Nature, Nurture and Horses: A Journal of Four Dressage Horses from Birth through the First Year of Training
By Paul Belasik
143 pages, Published by Trafalgar Square Books and available at HorseBooksEtc. com or by calling (800) 952-5813.
You have to hand it to a veteran author like Paul Belasik, who keeps coming up with books about horses with remarkably fresh angles. In this one, he frames his 40-year-old practice of starting young horses with the centuries- old classical method he learned from Europeans. An enjoyable and entertaining writer, he has an ample intellectual view of the world that layers his work, plus an unabashed love of the natural world, combined with a scientific rigor regarding the role of equine biomechanics. It is rare stuff, indeed.
Belasik’s book is about four horses born in the spring and summer of 2007, siblings by the same sire, but out of different mothers, with obvious and distinct personalities, that were to be started under saddle. These include Kara, the firstborn, black with a great white blaze, mother unnamed; Corsana, out of a Thoroughbred mare; Escarpa, the only colt, out of the Hanoverian Denali; and Elsa, out of the Andalusian mare Delirio. They will respond to training in their own way, from fearless and trusting to shy, or with their own opinions about the process.
For me, the very heart of the book is the information about the horse’s neck and what to do about it. “We need to first shape the neck of these young horses to eliminate their tendency to use it for balance or fall forward onto it as we ask the horses to go forward,” he says. “They need to learn to balance with their bodies and their hind legs. Beginning with the neck is part of a logical and progressive system assuring that one day you don’t begin to ask for a shape or movement for which the horse has had no preparation. The beauty of starting horses with this goal in mind is that you can teach the correct form to a body that is malleable and not yet set in its ‘bad balance’ ways. The horse learns how to hold his body and move correctly before he is mounted.”
About the longer neck, he writes that it “takes careful shaping, adjusting the side reins frequently and encouraging the neck to extend in the proper uphill arc in the sense of a long and patient bonsai training. When you begin to plan a strategy for shaping the horse’s neck, the horse’s physical conformation can never be separated from his psychological conformation. A horse can have the perfect neck shape, yet is such a resistant personality you may never get it as correct as it should be. I feel it is easier to overcome physical traits in conformation than it is to overcome psychological faults. Disposition must always come first in selecting a young horse,” Belasik writes.

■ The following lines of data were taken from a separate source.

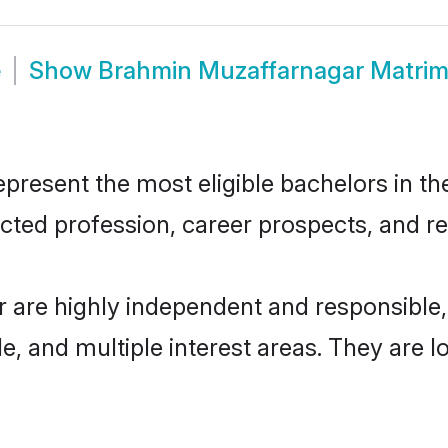
e
Show
Brahmin Muzaffarnagar Matri
esent the most eligible bachelors in the 
ted profession, career prospects, and rel
 are highly independent and responsible
ude, and multiple interest areas. They are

There is so much more in the book— everything from weaning to first bath, use of the cavesson, first rides, what happens during first canters and so on—but I am running out of space. Still, I feel the sculpting of the young horse’s neck is the essential lesson to be learned here, and I hope I am able to entice readers to study this book, whether they have a young horse or old, as it is very likely to influence their thinking toward Belasik’s methodology.
As he writes, “For 40 years, the classical system has proven to me that it is the best way to prepare sound horses for riding careers, rehabilitate unsound ones and keep working horses healthy so that they enjoy a long, active life.” This test of time is an irrefutable one.
The only reservation I have about this book is that, in his introduction, Belasik says that neither he nor his assistant and manager, Andrea Vela, wear helmets while working with young horses. He says that in all his many years of starting young horses, he has never had a horse even slightly injured and no rider has taken a single fall. He adds, “safe riding is a consequence of good judgment” and that “wearing a helmet or inflatable vest by a reckless and ambitious rider or trainer is not going to save them from accidents.” He leaves it to the serious adult to make his or her own decisions about risk-taking, and so I must be content with that, as the richness of the content of this book is way too valuable to bypass.